Background: The Turning for Ulcer Reduction (TURN) study was a multisite, randomized controlled trial that aimed to determine the optimal frequency of turning nursing facility residents with mobility limitations who are at moderate and high risk for pressure ulcer (PrU) development. Here we present data from the economic analysis.

Objectives: This economic analysis aims to estimate the economic consequences for Ontario of switching from a repositioning schedule of 2-hour intervals to a schedule of 3-hour or 4-hour intervals.

Data Sources: Costs considered in the analysis included those associated with nursing staff time spent repositioning residents and with incontinent care supplies, which included briefs, barrier cream, and washcloths.

Results: The total economic benefit of switching to 3-hour or 4-hour repositioning is estimated to be $11.05 or $16.74 per day, respectively, for every resident at moderate or high risk of developing PrUs. For a typical facility with 123 residents, 41 (33%) of whom are at moderate or high risk of developing PrUs, the total economic benefit is estimated to be $453 daily for 3-hour or $686 daily for 4-hour repositioning. For Ontario as a whole, assuming that there are 77,933 residents at 634 LTC facilities, 25,927 (33%) of whom are at moderate or high risk of developing PrUs, the total economic benefits of switching to 3-hour or 4-hour repositioning are estimated to be $286,420 or $433,913 daily, respectively, equivalent to $104.5 million or $158.4 million per year.

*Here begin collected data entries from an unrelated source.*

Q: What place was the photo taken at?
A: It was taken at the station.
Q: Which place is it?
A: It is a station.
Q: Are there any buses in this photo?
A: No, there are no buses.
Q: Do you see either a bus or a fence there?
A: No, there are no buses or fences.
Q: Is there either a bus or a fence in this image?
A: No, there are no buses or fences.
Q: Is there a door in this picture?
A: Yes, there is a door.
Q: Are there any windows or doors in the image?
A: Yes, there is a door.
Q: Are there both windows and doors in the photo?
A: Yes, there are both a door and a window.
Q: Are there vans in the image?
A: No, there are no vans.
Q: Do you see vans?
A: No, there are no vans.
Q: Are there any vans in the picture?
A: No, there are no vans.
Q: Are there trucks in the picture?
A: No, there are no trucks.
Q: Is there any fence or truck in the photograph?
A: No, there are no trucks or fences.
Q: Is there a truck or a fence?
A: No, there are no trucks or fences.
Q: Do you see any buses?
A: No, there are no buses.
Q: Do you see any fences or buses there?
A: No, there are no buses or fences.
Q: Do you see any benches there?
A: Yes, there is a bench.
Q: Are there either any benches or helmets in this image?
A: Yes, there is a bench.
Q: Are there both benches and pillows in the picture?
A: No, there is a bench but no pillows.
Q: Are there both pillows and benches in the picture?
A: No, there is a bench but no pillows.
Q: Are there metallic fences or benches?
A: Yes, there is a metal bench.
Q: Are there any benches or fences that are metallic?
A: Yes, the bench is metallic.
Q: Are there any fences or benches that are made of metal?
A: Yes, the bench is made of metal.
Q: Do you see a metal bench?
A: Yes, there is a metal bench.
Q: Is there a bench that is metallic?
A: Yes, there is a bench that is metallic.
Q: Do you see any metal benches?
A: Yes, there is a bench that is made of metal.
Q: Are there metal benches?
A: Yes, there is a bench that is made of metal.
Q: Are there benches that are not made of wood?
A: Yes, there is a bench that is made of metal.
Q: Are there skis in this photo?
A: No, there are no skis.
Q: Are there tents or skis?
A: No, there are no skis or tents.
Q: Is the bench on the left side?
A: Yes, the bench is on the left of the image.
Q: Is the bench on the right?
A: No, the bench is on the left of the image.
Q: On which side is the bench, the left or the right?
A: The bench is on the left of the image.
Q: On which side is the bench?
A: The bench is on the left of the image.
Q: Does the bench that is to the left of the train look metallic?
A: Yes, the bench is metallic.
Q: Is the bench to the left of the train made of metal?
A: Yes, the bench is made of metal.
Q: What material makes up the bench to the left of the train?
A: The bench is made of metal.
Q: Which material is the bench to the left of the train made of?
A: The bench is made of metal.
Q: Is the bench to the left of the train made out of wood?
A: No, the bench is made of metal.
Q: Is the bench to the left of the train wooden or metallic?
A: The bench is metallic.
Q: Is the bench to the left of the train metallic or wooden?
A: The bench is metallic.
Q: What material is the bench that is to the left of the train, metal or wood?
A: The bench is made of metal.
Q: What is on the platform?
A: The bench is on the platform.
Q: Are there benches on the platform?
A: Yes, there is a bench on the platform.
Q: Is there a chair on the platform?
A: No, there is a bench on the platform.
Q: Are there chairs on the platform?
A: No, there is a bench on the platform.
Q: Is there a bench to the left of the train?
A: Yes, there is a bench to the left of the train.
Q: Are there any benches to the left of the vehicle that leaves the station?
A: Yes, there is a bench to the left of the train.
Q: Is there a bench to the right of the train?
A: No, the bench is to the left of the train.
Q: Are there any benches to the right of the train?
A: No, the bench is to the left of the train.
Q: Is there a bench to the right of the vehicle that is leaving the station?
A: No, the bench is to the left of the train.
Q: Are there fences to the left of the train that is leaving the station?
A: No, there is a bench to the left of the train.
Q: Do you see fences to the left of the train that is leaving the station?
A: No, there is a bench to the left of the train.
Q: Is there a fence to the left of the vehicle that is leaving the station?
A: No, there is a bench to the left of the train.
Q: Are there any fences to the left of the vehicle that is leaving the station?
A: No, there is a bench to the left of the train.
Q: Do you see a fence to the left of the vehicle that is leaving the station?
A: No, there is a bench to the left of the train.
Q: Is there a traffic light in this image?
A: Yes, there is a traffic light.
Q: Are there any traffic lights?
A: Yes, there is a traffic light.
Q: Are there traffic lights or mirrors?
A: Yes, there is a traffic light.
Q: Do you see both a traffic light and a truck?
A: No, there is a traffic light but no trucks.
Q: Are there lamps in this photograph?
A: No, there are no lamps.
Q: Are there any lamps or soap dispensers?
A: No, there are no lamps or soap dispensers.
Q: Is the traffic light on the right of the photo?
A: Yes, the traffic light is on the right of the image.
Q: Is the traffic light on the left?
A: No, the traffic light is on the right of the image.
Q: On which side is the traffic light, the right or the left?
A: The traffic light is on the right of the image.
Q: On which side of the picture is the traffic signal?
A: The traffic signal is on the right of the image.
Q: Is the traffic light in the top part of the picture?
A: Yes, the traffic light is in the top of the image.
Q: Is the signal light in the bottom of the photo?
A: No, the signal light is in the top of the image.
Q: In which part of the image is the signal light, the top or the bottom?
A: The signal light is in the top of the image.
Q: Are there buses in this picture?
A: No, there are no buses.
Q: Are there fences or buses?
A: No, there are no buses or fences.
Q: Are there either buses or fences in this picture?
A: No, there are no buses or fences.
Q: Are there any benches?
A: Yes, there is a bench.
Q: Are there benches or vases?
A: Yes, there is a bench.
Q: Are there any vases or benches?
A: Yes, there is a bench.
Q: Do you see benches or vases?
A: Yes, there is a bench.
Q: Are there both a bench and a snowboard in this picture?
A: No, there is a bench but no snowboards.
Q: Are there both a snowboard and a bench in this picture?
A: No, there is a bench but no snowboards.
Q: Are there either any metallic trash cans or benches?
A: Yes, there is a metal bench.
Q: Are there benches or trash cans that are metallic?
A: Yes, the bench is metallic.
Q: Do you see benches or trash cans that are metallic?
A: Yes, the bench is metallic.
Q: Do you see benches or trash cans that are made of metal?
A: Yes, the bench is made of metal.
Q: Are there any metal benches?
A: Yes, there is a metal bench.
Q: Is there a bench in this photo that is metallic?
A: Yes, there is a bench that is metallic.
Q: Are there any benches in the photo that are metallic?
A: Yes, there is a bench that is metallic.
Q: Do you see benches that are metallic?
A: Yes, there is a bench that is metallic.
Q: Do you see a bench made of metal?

Limitations: We did not consider the savings the Ontario Ministry of Health and Long-Term Care might incur should less frequent repositioning reduce the incidence of work-related injury among nursing staff, so our findings are potentially conservative.

Conclusions: A switch to 3-hour or 4-hour repositioning appears likely to yield substantial economic benefits to Ontario without placing residents at greater risk of developing PrUs.